In those days things went out live, and just as my grandad started to play for the cameras, he suddenly stopped. The interviewer asked him what had happened, and he said he thought his bag had burst thus preventing him playing further and so rather defeating the object of the item.
On his retirement from the show, Fred Dineage played the clip and said the clip about what he called "the Scotsman with the hopeless bagpipes" was probably his favourite ever clip.
My grandad had died by then but my mother and I and the rest of his family took what he said in good sprit. I'm sure my grandad would have done too.
My mother's sister managed to record the clip from the farewell show for Fred Dineage, and it was nice to see a video of my grandad some 40 odd years after he died.

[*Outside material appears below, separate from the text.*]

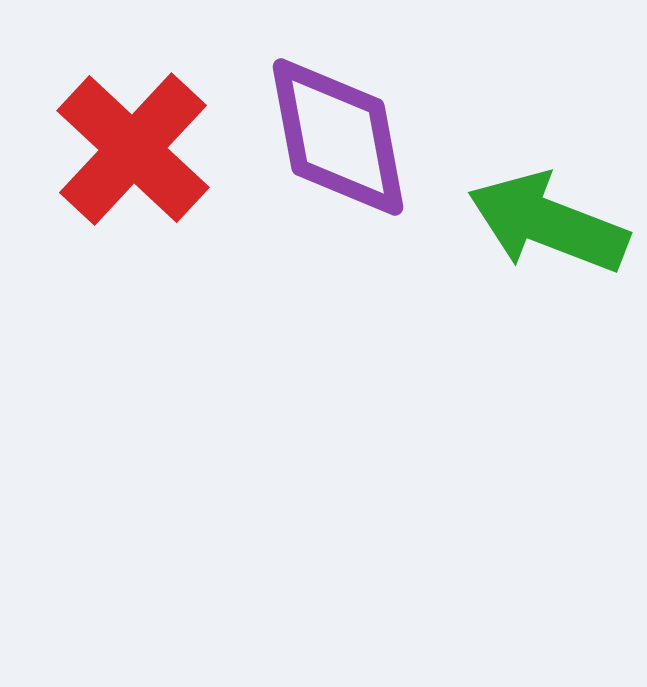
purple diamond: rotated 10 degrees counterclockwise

[Post edited 9 Nov 2025 15:26]
1
Remembrance Sunday on 14:44 - Nov 9 with 525 views
Not a fan of the bagpipes as a rule, but when you hear piper(s) playing ‘Flowers of the Forest’ if you are not moved by it you’ve probably died.
Yes, that was played at the end of Prince Philips' funeral and was particularly poignant as the piper marched into the distance.
And at the Queen's funeral, her personal piper, Pipe Major Paul Burns, who woke her each morning by playing the bagpipes outside her window, played the Gaelic bagpipe lament "Sleep, Dearie, Sleep", following the old tradition of walking away as a symbol of 'escorting the soul to heaven', which marked the end of the ceremony.